The contemporary rap scene in Los Angeles is not specifically known for its feminine faces. Recently, though, someone occupied this niche: a rapper called Azjah pretended that she was the "Princess of Compton". In reality, this young lady had secretly written raps and practiced freestyles for a while, as an amateur. But in 2017, though, things accelerated. After her brother Cholo was sentenced to prison for murder attempt, she dedicated a single to him, "The Warm Up", and it was a viral success. It was followed soon after by another one, the even more successful "Time For It". Thanks to these, Azjah gained some respect from DJ Mustard, YG, and Ty Dolla $ign, she got a distribution deal with EMPIRE, and she was praised by some media.
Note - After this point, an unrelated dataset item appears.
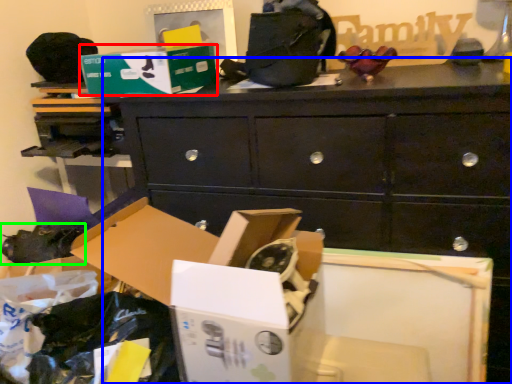
Question: Based on their relative distances, which object is nearer to storage box (highlighted by a red box)? Choose from chest of drawers (highlighted by a blue box) and shoe (highlighted by a green box).

Choices:
 (A) chest of drawers
 (B) shoe

Answer: (A)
Released in April, Princess Diaries is her first album. Per the cover art, where the rapper shows up with a bulletproof vest and a dog on a leash, it delivers some street-oriented kind of rap. More a tomboy than a doll, Azjah is not particularly emphasizing her female identity. Her lyrics are mostly about the pain and responsibilities of her thug life, and they are gender-neutral. However, except for relentless tracks like the bouncing "Ride for Me", "On a Mission", a duo with another rising star from L.A., 1TakeJay, and the quite good "Play Bout Me", her style of music is leaning toward the sad and melancholic sort of gangsta rap typical of our times. It is some modernized blues, amplified by atmospheric sounds and Auto-Tuned words. Such is, actually, the rapper's formula on "Time for It", "Testimony", and "Back n Fourth", a love song.
The most definitive track in that vein is "Loved Ones". This is the expected tribute to her lost ones, some murdered in the street, others dead for different reasons. There, she sings in a melodic way, with the help of a guitar, and she closes it with a thrilling cry of pain: "tell me who you call when all you got is the streets". This track was originally destined to be her main single, and she had planned to turn it into a banger. But the death of Nipsey Hussle changed it all. It put the entire L.A. scene into a dark mood, and the co-called Princess of Compton with it. Musically speaking, though, it worked well: when Azjah is sad, she is at her very best.